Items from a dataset
□ □ □ □

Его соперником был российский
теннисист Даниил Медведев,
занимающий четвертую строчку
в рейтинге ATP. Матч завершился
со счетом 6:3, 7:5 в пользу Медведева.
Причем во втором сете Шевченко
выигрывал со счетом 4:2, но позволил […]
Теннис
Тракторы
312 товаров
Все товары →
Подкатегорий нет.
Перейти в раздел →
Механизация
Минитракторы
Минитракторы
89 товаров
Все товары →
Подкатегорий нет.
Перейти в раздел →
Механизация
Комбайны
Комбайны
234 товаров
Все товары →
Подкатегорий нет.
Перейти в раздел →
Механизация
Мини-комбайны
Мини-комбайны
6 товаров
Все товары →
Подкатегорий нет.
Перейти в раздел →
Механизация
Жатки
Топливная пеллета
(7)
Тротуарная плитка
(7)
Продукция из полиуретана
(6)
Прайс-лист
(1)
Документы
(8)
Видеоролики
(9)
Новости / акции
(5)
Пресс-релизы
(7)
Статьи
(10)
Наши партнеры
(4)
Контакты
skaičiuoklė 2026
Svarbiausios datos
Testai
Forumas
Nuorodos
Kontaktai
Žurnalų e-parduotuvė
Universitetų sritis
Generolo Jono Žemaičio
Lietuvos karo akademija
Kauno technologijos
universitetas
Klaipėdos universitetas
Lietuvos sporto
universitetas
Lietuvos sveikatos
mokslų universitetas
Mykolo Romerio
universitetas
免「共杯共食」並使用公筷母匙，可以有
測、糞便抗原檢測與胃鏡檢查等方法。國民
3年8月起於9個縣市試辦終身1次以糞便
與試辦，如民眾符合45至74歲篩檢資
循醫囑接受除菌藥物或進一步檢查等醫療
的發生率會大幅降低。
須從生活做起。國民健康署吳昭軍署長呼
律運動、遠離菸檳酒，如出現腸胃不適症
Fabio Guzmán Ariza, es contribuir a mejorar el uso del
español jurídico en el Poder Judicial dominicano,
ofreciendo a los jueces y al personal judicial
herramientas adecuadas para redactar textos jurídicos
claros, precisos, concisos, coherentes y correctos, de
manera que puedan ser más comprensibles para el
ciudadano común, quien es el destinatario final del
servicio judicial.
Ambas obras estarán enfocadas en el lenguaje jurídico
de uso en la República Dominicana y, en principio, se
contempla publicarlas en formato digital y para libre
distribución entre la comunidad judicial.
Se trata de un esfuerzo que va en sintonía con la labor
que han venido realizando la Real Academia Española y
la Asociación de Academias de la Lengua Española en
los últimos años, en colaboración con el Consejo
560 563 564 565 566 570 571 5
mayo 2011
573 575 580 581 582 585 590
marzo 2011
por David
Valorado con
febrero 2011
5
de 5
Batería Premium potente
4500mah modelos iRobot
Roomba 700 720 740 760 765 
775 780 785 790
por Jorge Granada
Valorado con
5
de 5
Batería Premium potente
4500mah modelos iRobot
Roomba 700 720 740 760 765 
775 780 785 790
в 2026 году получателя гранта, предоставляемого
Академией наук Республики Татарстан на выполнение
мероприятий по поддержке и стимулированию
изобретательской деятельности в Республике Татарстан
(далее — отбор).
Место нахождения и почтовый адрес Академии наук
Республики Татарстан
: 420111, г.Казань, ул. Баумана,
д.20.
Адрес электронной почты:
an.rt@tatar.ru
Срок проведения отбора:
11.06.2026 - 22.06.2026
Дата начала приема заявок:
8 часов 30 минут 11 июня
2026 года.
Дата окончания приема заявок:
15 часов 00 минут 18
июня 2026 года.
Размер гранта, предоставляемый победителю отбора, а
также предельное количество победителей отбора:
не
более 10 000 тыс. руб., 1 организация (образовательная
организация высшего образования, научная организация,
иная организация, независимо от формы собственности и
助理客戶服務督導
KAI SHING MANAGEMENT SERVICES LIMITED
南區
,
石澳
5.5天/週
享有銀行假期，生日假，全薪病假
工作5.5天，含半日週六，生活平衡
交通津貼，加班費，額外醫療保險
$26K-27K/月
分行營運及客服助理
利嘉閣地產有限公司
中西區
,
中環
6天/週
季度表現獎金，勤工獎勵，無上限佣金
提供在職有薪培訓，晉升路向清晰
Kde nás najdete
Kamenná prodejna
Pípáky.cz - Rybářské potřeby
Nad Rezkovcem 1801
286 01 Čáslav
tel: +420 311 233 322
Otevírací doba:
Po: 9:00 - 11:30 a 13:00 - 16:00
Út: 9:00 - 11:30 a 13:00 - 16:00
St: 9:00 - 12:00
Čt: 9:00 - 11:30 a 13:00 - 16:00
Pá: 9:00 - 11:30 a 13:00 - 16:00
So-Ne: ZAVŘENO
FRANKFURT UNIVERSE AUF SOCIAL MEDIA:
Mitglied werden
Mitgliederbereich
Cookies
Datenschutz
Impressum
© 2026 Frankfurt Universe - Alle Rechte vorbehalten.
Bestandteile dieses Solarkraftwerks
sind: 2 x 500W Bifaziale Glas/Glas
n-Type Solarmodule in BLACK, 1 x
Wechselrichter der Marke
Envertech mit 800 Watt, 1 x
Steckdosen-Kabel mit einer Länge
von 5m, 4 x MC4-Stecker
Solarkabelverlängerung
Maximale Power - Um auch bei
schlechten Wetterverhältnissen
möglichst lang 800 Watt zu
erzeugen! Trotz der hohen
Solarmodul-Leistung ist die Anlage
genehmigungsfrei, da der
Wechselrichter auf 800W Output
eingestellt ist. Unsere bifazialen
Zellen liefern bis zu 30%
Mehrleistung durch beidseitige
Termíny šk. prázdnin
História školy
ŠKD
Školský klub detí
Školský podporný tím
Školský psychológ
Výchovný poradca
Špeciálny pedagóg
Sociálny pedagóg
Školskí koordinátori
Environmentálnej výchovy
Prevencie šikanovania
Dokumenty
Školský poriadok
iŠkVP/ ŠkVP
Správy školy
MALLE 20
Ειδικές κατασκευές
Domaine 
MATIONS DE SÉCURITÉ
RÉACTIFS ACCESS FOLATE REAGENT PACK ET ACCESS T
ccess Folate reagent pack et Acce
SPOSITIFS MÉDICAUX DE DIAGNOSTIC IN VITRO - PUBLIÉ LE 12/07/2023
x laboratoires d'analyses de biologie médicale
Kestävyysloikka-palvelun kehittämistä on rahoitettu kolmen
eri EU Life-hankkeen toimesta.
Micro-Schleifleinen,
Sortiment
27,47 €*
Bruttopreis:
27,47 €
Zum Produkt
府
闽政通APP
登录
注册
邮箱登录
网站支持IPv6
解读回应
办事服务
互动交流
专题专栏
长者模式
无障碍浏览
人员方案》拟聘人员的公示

□ □ □ □

Brief
Every line above that includes the word "Školský" should be listed.

Result for this task
Školský klub detí
Školský podporný tím
Školský psychológ
Školský poriadok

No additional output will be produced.